● YOUR TASK
Exclude all pictures, then write out exactly the lines below from the first one through the line with "288 170 21703".

● MATERIAL SUPPLIED
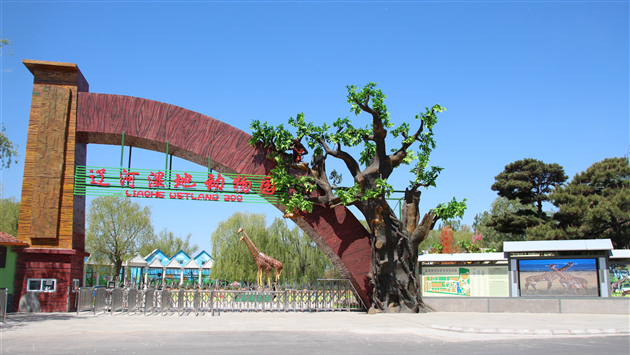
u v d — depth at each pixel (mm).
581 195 37219
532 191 43844
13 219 38062
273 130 20828
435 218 20516
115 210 45438
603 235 35969
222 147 21344
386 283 20438
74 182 20281
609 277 19906
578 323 15109
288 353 9391
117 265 45688
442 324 14859
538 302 20172
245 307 22500
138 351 9562
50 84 20875
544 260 20781
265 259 29547
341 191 19766
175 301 24328
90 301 20812
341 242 21312
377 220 20203
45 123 20297
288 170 21703
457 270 21766
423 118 20203
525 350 9867
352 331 13531
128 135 20859
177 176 20562
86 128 20719
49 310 19375
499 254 21531
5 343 10719
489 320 16328
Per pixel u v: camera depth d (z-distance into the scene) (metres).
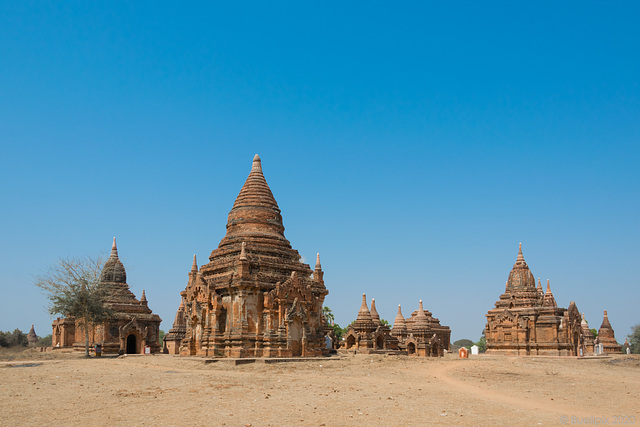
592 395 40.94
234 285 62.06
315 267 73.56
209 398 34.47
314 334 66.25
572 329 96.75
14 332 122.56
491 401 36.09
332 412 30.77
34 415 29.08
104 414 29.41
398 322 115.94
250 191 72.81
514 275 106.44
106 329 90.38
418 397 36.69
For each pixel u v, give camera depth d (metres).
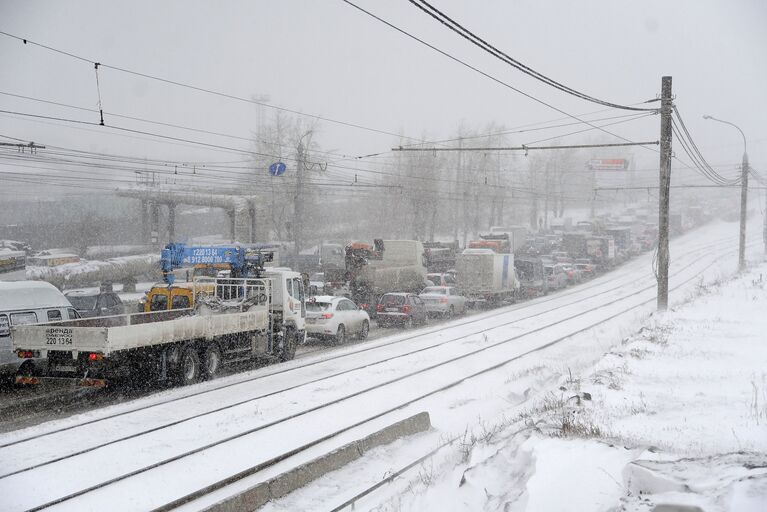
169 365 14.59
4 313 15.11
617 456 6.94
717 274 47.47
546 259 55.72
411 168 57.28
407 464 9.58
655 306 33.81
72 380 13.15
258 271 18.89
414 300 27.70
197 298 18.12
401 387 15.13
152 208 48.41
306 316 22.23
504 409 13.37
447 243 45.62
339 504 7.93
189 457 9.38
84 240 53.16
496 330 25.94
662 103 25.22
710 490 5.46
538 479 6.58
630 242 70.38
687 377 13.01
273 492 7.98
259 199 43.47
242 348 17.17
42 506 7.37
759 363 14.21
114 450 9.58
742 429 8.97
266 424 11.29
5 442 9.92
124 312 24.89
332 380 15.55
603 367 14.28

● EXERCISE OUTPUT
u v d — depth at each pixel (mm).
581 195 37219
532 191 43844
13 219 38062
273 130 20828
435 218 20516
115 210 45438
603 235 35969
222 147 21344
386 283 20438
74 182 20281
609 277 19906
578 323 15109
288 353 9391
117 265 45688
442 324 14859
538 302 20172
245 307 22500
138 351 9562
50 84 20875
544 260 20781
265 259 29547
341 191 19766
175 301 24328
90 301 20812
341 242 21312
377 220 20203
45 123 20297
288 170 21703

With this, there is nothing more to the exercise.